Retrieving SPAD Values of Summer Maize Using UAV Hyperspectral Data Based on Multiple Machine Learning Algorithm

Using unmanned aerial vehicle (UAV) hyperspectral images to accurately estimate the chlorophyll content of summer maize is of great significance for crop growth monitoring, fertilizer management, and the development of precision agriculture. Hyperspectral imaging data, analytical spectral devices (ASD) data, and SPAD values of summer maize in different key growth periods were obtained under the conditions of a micro-spray strip drip irrigation water supply. The hyperspectral data were preprocessed by spectral transformation methods. Then, several algorithms including Findpeaks (FD), competitive adaptive reweighted sampling (CARS), successive projections algorithm (SPA), and CARS_SPA were used to extract the sensitive characteristic bands related to SPAD values from the hyperspectral image data obtained by UAV. Subsequently, four machine learning regression models including partial least squares regression (PLSR), random forest (RF), extreme gradient boosting (XGBoost), and deep neural network (DNN) were used to establish SPAD value estimation models. The results showed that the correlation coefficient between the ASD and UAV hyperspectral data was greater than 0.96 indicating that UAV hyperspectral image data could be used to estimate maize growth information. The characteristic bands selected by different algorithms were slightly different. The CARS_SPA algorithm could effectively extract sensitive hyperspectral characteristics. This algorithm not only greatly reduced the number of hyperspectral characteristics but also improved the multiple collinearity problem. The low frequency information of SSR in spectral transformation could significantly improve the spectral estimation ability for SPAD values of summer maize.
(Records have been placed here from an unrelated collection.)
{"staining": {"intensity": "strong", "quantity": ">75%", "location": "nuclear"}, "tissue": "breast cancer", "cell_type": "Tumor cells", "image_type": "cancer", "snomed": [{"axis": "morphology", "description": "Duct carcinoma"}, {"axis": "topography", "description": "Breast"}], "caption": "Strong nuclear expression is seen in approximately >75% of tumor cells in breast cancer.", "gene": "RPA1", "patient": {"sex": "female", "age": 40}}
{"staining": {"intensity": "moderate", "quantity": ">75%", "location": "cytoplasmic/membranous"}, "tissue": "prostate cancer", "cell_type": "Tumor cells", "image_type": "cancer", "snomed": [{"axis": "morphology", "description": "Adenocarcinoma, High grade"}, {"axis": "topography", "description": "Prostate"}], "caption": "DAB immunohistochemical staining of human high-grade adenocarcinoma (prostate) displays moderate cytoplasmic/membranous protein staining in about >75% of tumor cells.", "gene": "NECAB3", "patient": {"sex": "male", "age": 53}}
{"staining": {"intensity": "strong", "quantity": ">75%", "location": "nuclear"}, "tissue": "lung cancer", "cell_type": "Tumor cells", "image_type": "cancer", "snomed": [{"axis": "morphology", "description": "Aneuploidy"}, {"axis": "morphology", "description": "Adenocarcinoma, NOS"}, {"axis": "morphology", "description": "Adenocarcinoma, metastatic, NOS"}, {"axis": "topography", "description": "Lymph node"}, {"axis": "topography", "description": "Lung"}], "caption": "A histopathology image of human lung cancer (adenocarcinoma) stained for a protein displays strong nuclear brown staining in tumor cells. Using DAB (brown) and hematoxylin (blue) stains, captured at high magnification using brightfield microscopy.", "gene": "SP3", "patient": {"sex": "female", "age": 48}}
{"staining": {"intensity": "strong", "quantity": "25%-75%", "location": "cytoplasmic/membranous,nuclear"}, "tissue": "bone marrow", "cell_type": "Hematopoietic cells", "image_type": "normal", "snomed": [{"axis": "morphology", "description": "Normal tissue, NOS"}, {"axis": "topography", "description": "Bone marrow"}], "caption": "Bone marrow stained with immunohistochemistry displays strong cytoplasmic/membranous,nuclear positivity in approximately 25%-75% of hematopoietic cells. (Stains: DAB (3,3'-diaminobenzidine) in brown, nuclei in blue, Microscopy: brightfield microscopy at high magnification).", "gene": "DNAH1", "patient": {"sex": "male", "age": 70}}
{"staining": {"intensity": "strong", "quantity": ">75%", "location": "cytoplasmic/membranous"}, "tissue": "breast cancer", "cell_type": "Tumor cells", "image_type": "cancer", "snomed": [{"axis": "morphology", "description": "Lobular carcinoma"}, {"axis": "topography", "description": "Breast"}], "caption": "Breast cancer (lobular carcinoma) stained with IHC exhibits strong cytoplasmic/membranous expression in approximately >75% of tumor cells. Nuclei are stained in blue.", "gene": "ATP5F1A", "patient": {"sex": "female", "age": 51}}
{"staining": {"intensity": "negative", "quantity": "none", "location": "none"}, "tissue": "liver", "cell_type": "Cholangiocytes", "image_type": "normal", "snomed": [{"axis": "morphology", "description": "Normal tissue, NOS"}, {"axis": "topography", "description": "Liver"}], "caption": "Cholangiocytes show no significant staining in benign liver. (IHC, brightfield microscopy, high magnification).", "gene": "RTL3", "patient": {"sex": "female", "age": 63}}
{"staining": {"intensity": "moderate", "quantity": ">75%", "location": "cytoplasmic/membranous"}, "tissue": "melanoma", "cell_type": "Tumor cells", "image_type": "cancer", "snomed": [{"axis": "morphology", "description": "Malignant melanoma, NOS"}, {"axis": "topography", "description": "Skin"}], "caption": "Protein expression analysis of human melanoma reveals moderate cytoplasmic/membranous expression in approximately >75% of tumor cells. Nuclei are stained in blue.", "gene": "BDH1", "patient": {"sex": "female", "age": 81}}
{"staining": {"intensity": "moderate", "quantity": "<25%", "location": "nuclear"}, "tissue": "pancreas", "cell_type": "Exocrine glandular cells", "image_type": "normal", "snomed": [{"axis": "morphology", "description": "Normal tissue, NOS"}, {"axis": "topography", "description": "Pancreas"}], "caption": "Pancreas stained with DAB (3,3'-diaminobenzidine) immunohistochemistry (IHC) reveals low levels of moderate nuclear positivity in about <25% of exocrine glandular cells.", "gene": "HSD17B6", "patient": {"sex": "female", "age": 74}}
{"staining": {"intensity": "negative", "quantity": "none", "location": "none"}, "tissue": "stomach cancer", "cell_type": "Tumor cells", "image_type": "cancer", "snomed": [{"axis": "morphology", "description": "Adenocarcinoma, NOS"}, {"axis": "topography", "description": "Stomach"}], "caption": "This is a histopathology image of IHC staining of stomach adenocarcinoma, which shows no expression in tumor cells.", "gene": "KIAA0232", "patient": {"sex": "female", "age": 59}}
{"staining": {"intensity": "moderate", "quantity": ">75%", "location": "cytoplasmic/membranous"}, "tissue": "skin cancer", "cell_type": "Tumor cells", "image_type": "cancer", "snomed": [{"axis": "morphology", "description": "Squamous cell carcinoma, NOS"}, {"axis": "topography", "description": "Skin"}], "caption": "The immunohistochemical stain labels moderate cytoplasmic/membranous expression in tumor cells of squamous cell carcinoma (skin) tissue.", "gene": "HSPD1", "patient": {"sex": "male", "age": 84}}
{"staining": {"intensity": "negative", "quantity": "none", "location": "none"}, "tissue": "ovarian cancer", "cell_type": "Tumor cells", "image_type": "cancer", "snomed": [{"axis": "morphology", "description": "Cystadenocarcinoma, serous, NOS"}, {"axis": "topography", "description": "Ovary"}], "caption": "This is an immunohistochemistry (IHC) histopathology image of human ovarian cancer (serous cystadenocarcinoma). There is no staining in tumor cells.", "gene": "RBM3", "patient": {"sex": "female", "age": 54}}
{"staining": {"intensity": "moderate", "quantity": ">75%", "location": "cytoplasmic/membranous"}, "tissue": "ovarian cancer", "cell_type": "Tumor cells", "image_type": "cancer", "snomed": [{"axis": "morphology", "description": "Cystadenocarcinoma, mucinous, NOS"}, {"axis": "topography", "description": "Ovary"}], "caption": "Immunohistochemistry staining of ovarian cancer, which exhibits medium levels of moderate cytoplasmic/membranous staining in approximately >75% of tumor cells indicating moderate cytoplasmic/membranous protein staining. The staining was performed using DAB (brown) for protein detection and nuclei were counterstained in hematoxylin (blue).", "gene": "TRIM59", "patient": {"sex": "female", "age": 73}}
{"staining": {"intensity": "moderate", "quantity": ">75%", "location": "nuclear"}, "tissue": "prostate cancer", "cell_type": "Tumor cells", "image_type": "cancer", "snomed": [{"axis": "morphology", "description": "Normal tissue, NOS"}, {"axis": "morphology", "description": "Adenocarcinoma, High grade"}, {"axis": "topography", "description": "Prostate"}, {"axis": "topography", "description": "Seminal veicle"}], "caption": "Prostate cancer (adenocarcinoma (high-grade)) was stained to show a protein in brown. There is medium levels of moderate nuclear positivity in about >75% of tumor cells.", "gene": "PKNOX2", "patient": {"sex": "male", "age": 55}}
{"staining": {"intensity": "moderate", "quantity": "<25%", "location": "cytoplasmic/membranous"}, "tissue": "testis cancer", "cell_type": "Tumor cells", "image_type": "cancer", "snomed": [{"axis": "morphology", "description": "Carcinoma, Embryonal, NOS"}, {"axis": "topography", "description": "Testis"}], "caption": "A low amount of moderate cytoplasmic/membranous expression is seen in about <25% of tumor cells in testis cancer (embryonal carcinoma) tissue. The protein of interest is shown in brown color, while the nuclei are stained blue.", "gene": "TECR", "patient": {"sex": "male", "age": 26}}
In the accuracy verification of PLSR, RF, XGBoost, and the DNN inversion model based on SSR and CARS_SPA, the determination coefficients (R-2) were 0.81, 0.42, 0.65, and 0.82, respectively. The inversion accuracy based on the DNN model was better than the other models. Compared with high-frequency information, low-frequency information (DNN model based on SSR and CARS_SPA) had a strong estimating ability for SPAD values in summer maize canopy. This study provides a reference and technical support for the rapid non-destructive testing of summer maize.